For teams building oversight around agents, the practical takeaway is that observability tooling should be evaluated on what it lets you prove, not on how much it collects. A dashboard full of traces can still leave you unable to answer the one question an auditor or investigator will ask.
Defenses
Specify the properties before choosing the tooling. Decide what an auditor must be able to establish about a decision — inputs seen, authority used, action committed, approvals obtained — and treat that property list as the requirement. Logging volume is not the target; property coverage is.
Test your evidence against missing-property cases, not happy paths. The benchmark’s value is methodological: construct cases where a specific property is absent and check whether your review process still (wrongly) calls the record sufficient. An oversight pipeline that never fails this test is not being tested hard enough.
Track an overclaim metric, not just log completeness. Measuring how often “sufficient” is declared when a required property is missing surfaces false assurance directly. Completeness percentages hide it.
Assume degradation. Real logs arrive partial, delayed, or corrupted. Evidence design that only holds under clean capture will not hold during the incident you actually need it for. Build for the degraded regimes.

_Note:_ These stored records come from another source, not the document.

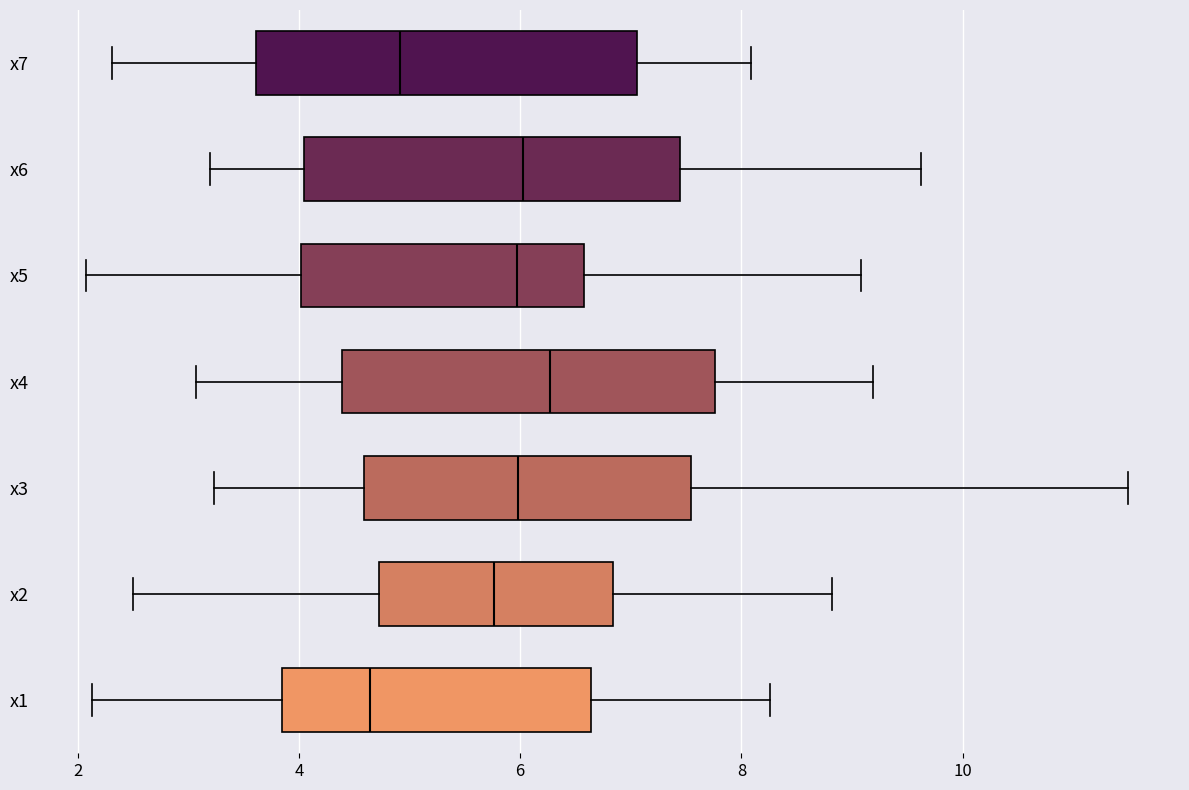

Reading bottom to top, transcribe this box plot: for each box, give where its median line is, the range the box spans, and where its two whiskers end, as read against the x-axis. The values are not printed on the chart, so give them approximately, as read against the axis.

x1: median 4.6, box 3.8 to 6.6, whiskers 2.2 to 8.2
x2: median 5.8, box 4.8 to 6.8, whiskers 2.4 to 8.8
x3: median 6.0, box 4.6 to 7.6, whiskers 3.2 to 11.4
x4: median 6.2, box 4.4 to 7.8, whiskers 3.0 to 9.2
x5: median 6.0, box 4.0 to 6.6, whiskers 2.0 to 9.0
x6: median 6.0, box 4.0 to 7.4, whiskers 3.2 to 9.6
x7: median 5.0, box 3.6 to 7.0, whiskers 2.4 to 8.0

Bind evidence to authority. Much of the sufficiency gap is about proving which privilege an agent exercised. Capturing the authority context of each action — not just the action text — is what makes a record reviewable.
Status
| Item | Reference | Notes |
|---|---|---|
| Core benchmark | arXiv:2606.20634, late June 2026 | DEMM-Bench (Decision Evidence Maturity Model), Oleg Solozobov |
| Scope | Same paper | 8 evidence regimes, 8 degradation conditions, 5 container-presence baselines |
| Metrics | Same paper | Property Sufficiency Accuracy; Overclaim Rate |
| Key finding | Same paper | Trace/schema-present baselines overclaim ~75% of the 64-case package; ledger-present ~50% |
| Related context | arXiv:2606.04990 | Survey of evidence tracing and execution provenance in LLM agents |
| Independent listing | Adversa AI digest, 2 Jul 2026 | Categorized under defense frameworks / agent-runtime governance |
The durable point is a reframing: for agentic systems, “we log it” is a hypothesis, not a guarantee. Whether your records can actually support oversight is something you have to measure — and by this benchmark’s evidence, presence-based logging usually can’t.